Task data Block Start

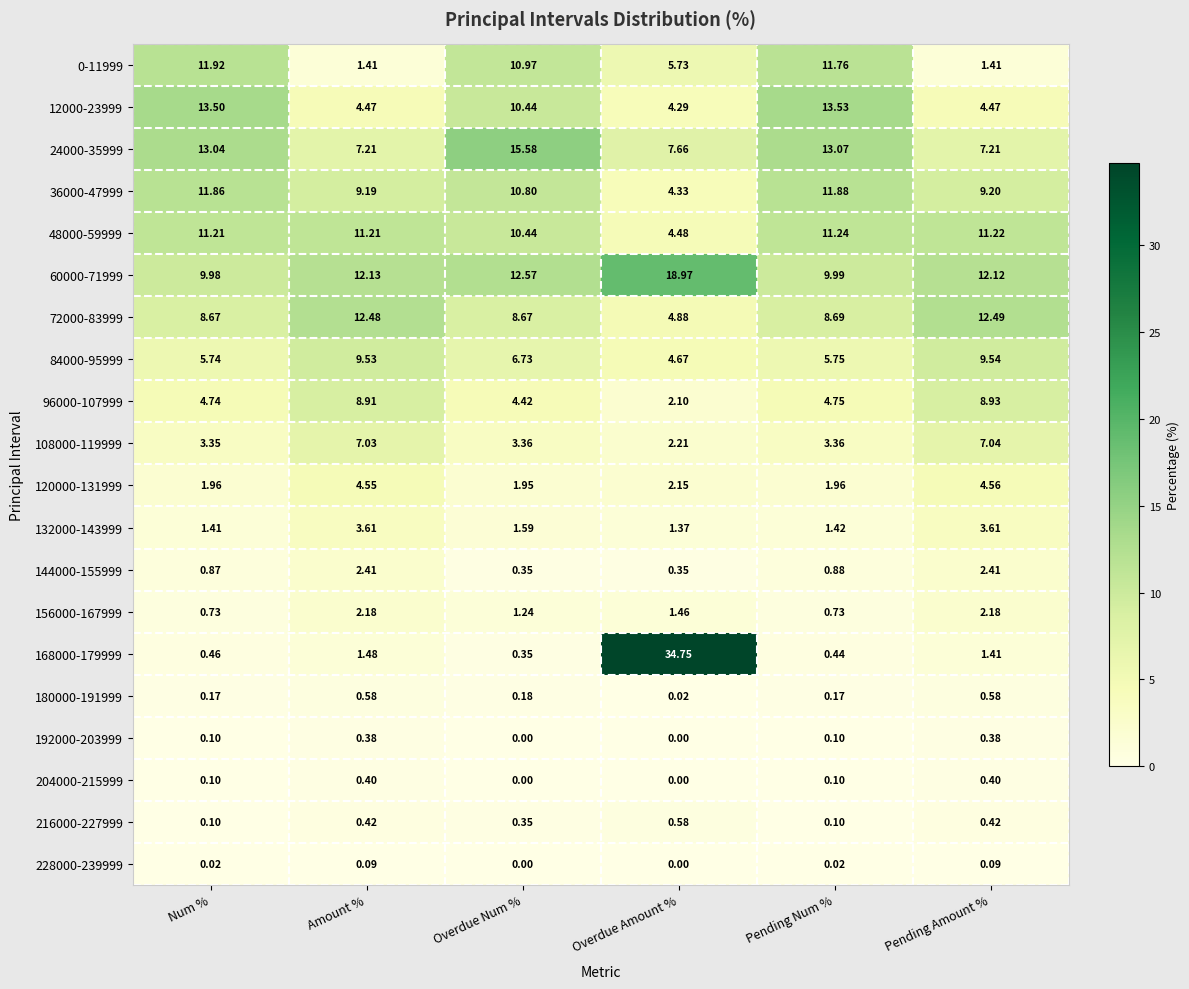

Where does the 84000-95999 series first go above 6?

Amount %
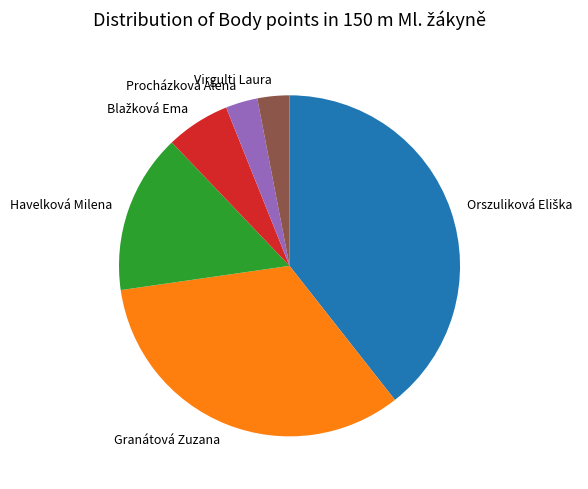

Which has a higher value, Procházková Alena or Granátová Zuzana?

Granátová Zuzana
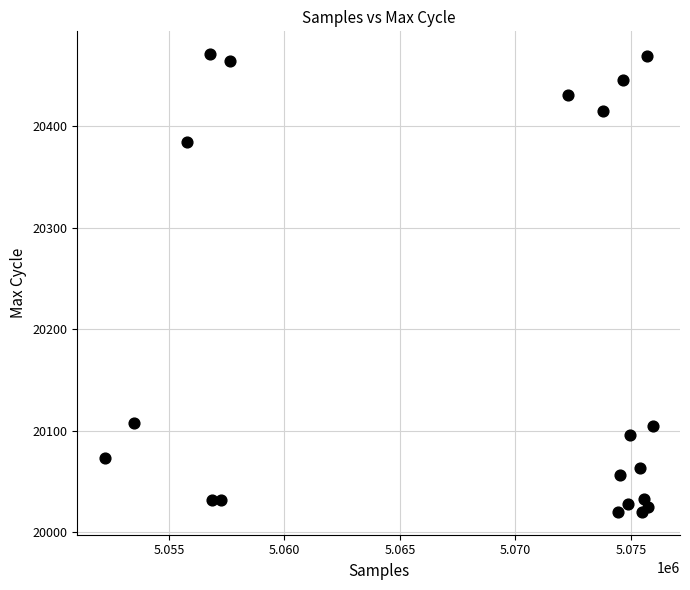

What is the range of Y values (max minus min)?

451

Task data Block End

Copy all of the material above word for word, leaving out the pictures.

Answer to the exercise –
Where does the 84000-95999 series first go above 6?

Amount %

Which has a higher value, Procházková Alena or Granátová Zuzana?

Granátová Zuzana

What is the range of Y values (max minus min)?

451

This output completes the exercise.